Des F.F.I. vont et viennent dans le poste, avec l’air préoccupé. Dans la rue, la populace attend patiemment l’arrivée de nouveaux détenus. Parfois elle s’écarte pour laisser passer une traction noire, d’où l’on fait descendre des types à coups de pied au cul. Alors un hurlement de fureur s’élève, et la foule s’incurve pesamment comme un gros câble mal tendu.

Une pièce enfumée communique avec le poste : lieu saint où soldats et agents pénètrent, déférents.

Les nouveaux prisonniers y sont introduits afin d’y subir un questionnaire hâtif.

— Viens ! ordonne l’agent.

Hélène suit l’homme volontiers, comme elle suivait le marin bronzé tout à l’heure. Ça la soulage d’obéir à une volonté extérieure.

Un aréopage éclectique — officiers et civils autoritaires — interrogent âprement les accusés.
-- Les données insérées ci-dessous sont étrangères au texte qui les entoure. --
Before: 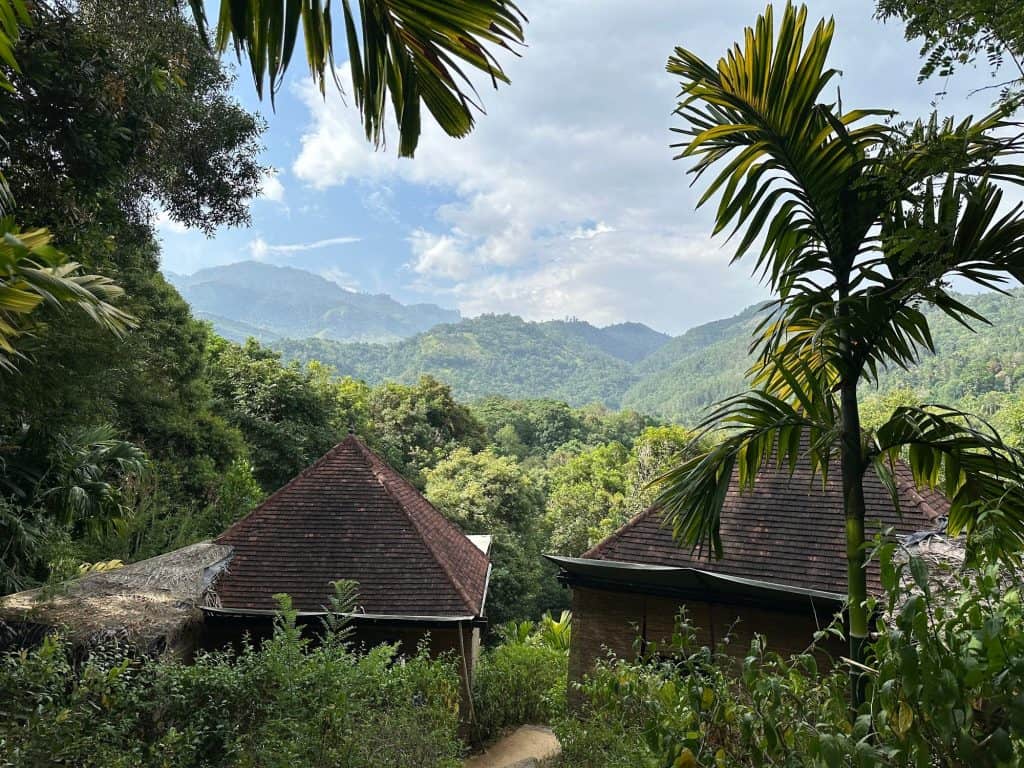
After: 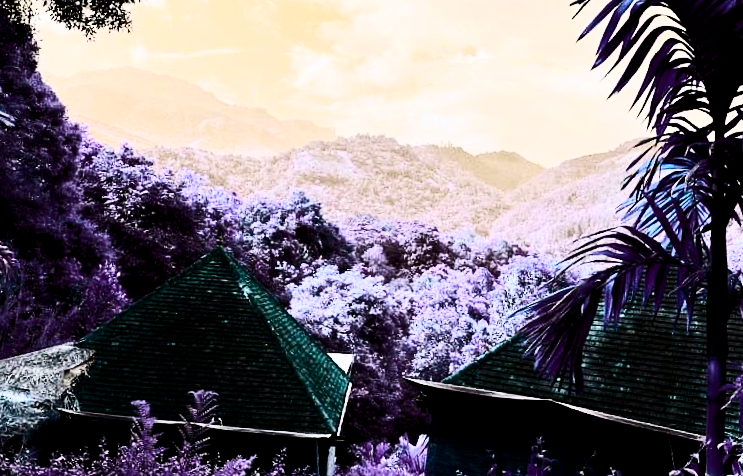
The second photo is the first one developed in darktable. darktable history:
color balance rgb: shadows lift › chroma 0.838%, shadows lift › hue 112.57°, perceptual saturation grading › global saturation 20%, perceptual saturation grading › highlights -49.82%, perceptual saturation grading › shadows 24.137%, hue shift 176.74°, global vibrance 49.766%, contrast 0.168%
filmic rgb: black relative exposure -4.01 EV, white relative exposure 3 EV, hardness 2.99, contrast 1.483, color science v6 (2022)
crop and rotate: angle -3.44°, left 9.728%, top 21.222%, right 12.029%, bottom 11.846%
contrast brightness saturation: contrast 0.489, saturation -0.103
Un petit homme chafouin recueille Hélène. Il la regarde sans émotion : il ne peut pas savoir qu’elle était jolie, que dans six mois elle le sera de nouveau.

L’agent explique :

— Chef, c’est une pouffiasse.

— Bon, admet l’homme.

— Elle couchait avec un officier boche, je les ai souvent vus ensemble lorsque je faisais la circulation devant la Kommandantur, bras dessus, bras dessous, chef.